В эту контекстуальную рамку исследователь вписал пушкинскую литературную практику:
…в ту эпоху в Европе жили два гения, которые не на словах, а самой своей творческой практикой утверждали заветы Шекспира: старик Гёте – в Германии, молодой Пушкин – в России. В соответствии со всем послешекспировским опытом человеческой истории они продолжили и углубили Шекспира. Творчество Пушкина с самого начала было отрицанием шиллеризирования и утверждением художественной системы Шекспира. В годы торжества романтической (по существу шиллеризирующей) драмы на Западе Пушкин создал шедевры трагедийного искусства, исполненные шекспировского реализма. Дело не в том, что у Байрона и Шелли или даже у Виктора Гюго и Альфреда де Виньи не было сил для создания трагедийных характеров, а Пушкин такой творческой мощью обладал1116.

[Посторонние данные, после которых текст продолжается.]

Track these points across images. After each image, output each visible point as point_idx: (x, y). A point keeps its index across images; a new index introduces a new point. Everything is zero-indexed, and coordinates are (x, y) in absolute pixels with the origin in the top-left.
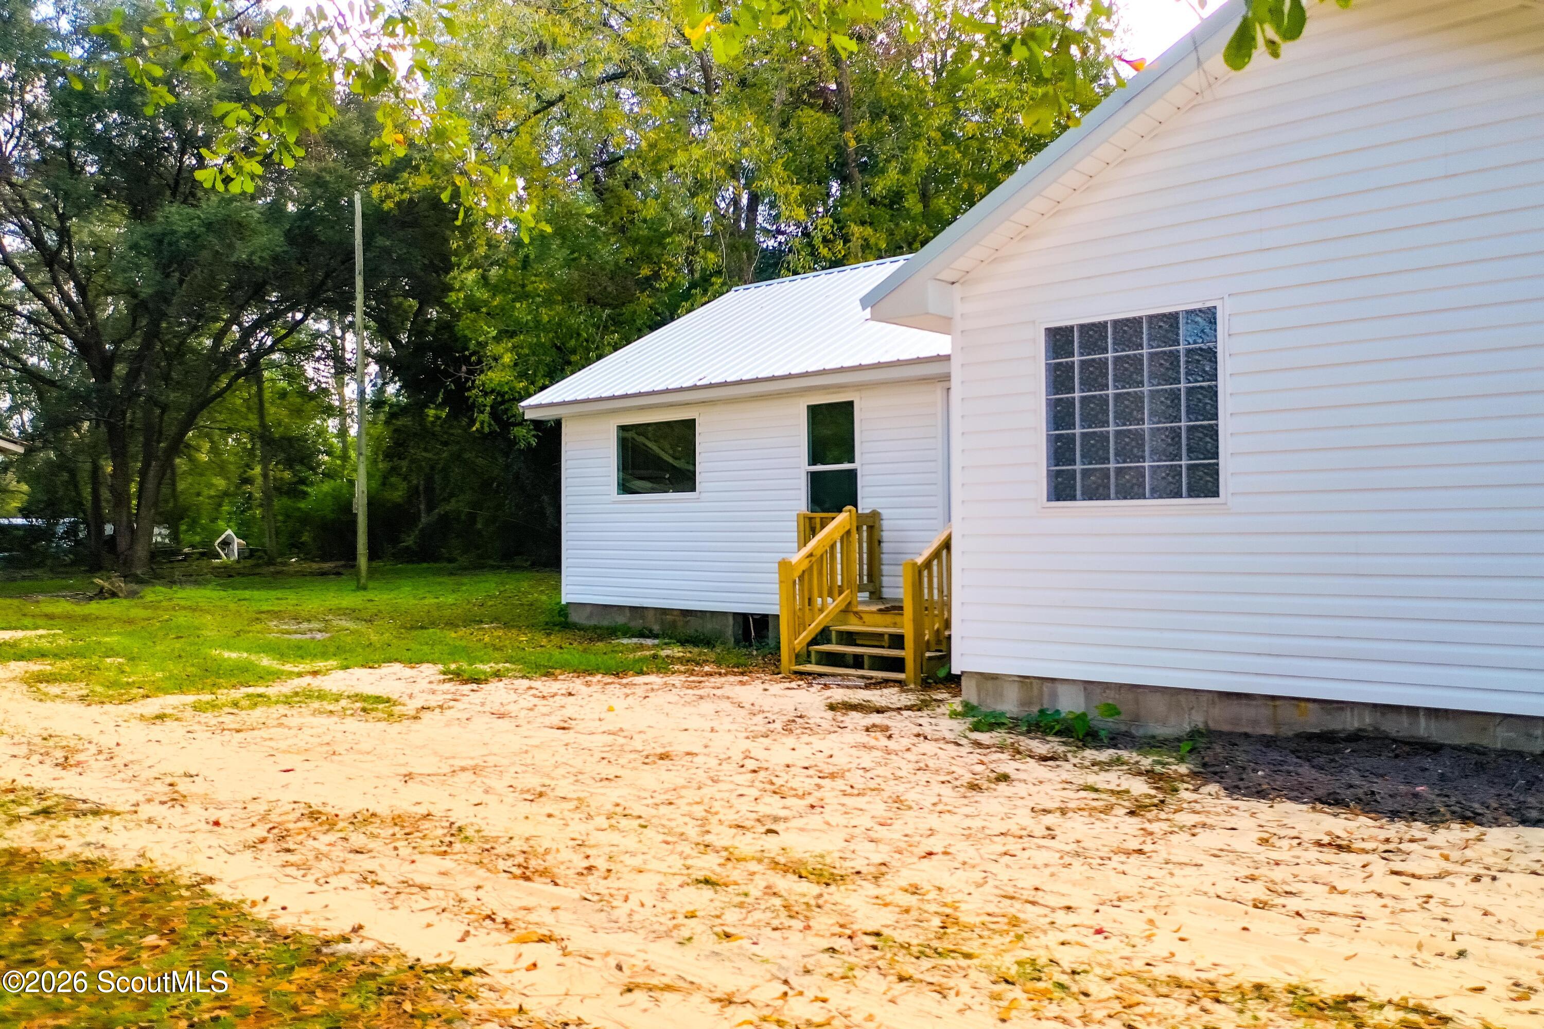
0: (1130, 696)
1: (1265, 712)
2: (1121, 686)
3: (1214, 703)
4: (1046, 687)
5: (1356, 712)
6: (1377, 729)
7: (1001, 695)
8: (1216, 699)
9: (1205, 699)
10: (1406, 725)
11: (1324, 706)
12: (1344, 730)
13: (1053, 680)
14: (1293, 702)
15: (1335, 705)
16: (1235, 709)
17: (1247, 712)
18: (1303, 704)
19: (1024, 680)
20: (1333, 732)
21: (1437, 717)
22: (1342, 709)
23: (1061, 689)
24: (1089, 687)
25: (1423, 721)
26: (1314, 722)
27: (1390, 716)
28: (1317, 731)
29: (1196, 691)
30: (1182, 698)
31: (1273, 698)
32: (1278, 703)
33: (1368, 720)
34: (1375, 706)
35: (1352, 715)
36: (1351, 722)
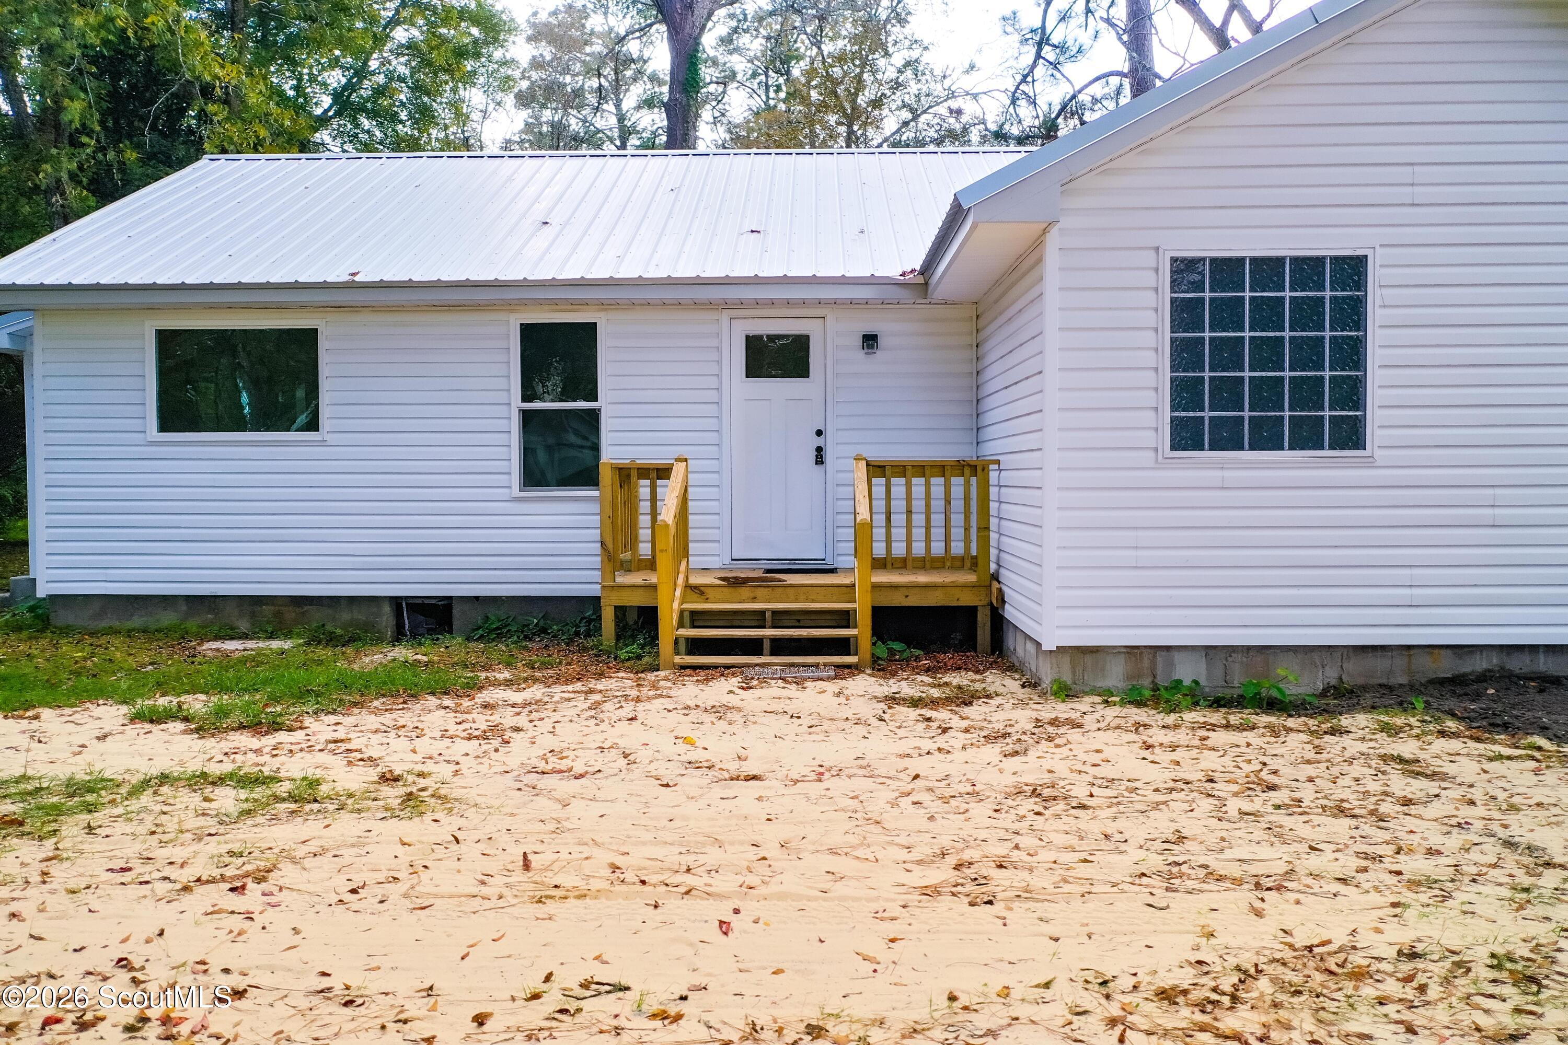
0: (1259, 658)
1: (1400, 662)
2: (1249, 648)
3: (1349, 657)
4: (1160, 658)
5: (1484, 654)
6: (1502, 668)
7: (1103, 670)
8: (1351, 654)
9: (1339, 654)
10: (1528, 661)
11: (1456, 651)
12: (1473, 672)
13: (1168, 648)
14: (1427, 650)
15: (1466, 650)
16: (1370, 661)
17: (1381, 664)
18: (1436, 651)
19: (1132, 651)
20: (1464, 675)
21: (1554, 652)
22: (1472, 652)
23: (1177, 657)
24: (1211, 652)
25: (1542, 658)
26: (1446, 667)
27: (1516, 655)
28: (1449, 675)
29: (1330, 646)
30: (1316, 656)
31: (1409, 647)
32: (1412, 652)
33: (1495, 660)
34: (1501, 647)
35: (1481, 659)
36: (1480, 664)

Важно отметить, что для решения своих задач Нусинов избрал не вполне отвечавший советским культурно-идеологическим реалиям невыгодно асимметричный дедуктивный метод: особенности пушкинского творческого кредо были поставлены в зависимость от более общих, наднациональных культурных метаморфоз. Вслед за Жирмунским1117 он рассматривал «литературную эволюцию» Пушкина как сознательное движение от «романтического» отрицания канонов к утверждению «реалистических» ориентиров поэтики. Таким образом, выстраивалась следующая объяснительная схема:
Пушкина объединяло с романтиками глубокое недовольство социальной действительностью не только русской, но и западной. Пушкина роднила с романтиками Запада его антибуржуазность. Но в литературном плане их объединяла преимущественно борьба против рационализма классиков, против художественной регламентации форм и приемов.

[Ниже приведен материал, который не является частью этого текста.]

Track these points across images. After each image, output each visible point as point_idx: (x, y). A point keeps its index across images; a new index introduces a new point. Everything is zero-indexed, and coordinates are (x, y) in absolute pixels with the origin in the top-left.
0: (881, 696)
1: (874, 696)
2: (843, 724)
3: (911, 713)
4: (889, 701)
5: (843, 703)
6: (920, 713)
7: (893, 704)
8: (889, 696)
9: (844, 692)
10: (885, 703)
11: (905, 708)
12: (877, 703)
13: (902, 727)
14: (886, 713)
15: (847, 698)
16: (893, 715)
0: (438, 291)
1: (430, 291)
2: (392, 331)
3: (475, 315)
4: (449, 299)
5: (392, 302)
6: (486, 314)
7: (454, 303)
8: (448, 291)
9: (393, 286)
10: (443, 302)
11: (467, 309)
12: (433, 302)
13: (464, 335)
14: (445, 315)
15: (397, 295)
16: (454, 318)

Пушкин называл Гёте «великаном романтической поэзии». Но ведь ясно, что и Гёте можно назвать романтиком только в том смысле, что он своим творчеством разрушал формальные каноны классиков, что он глубоко чужд рационализму, во всяком случае там, где он оставался «величайшим немцем» (Энгельс). Словами «великан романтической поэзии» Пушкин безусловно подчеркивал и этот формальный антиклассицизм Гёте, и беспредельную устремленность его творческой мысли. Гёте был дорог Пушкину своим великим реализмом, своей чуждой рационализму философской глубиной, единством дерзновенной философской мысли и реалистической правды живой действительности.